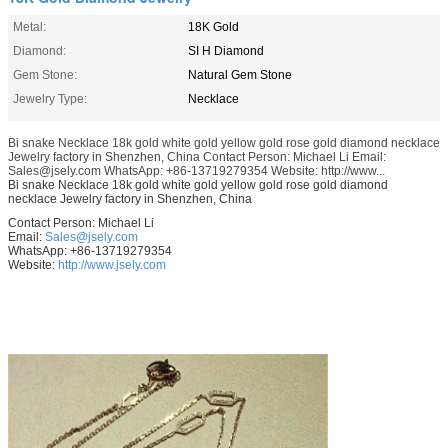
Metal:
18K Gold
Diamond:
SI H Diamond
Gem Stone:
Natural Gem Stone
Jewelry Type:
Necklace
Bi snake Necklace 18k gold white gold yellow gold rose gold diamond necklace
Jewelry factory in Shenzhen, China Contact Person: Michael Li Email:
Sales@jsely.com WhatsApp: +86-13719279354 Website: http://www...
Bi snake Necklace 18k gold white gold yellow gold rose gold diamond
necklace Jewelry factory in Shenzhen, China
Contact Person: Michael Li
Email:
Sales@jsely.com
WhatsApp: +86-13719279354
Website:
http://www.jsely.com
_ _ _ _ _
• Exercise brief: Pull out each line of the listing that holds the string "Website".

• Completed exercise:
Sales@jsely.com WhatsApp: +86-13719279354 Website: http://www...
Website:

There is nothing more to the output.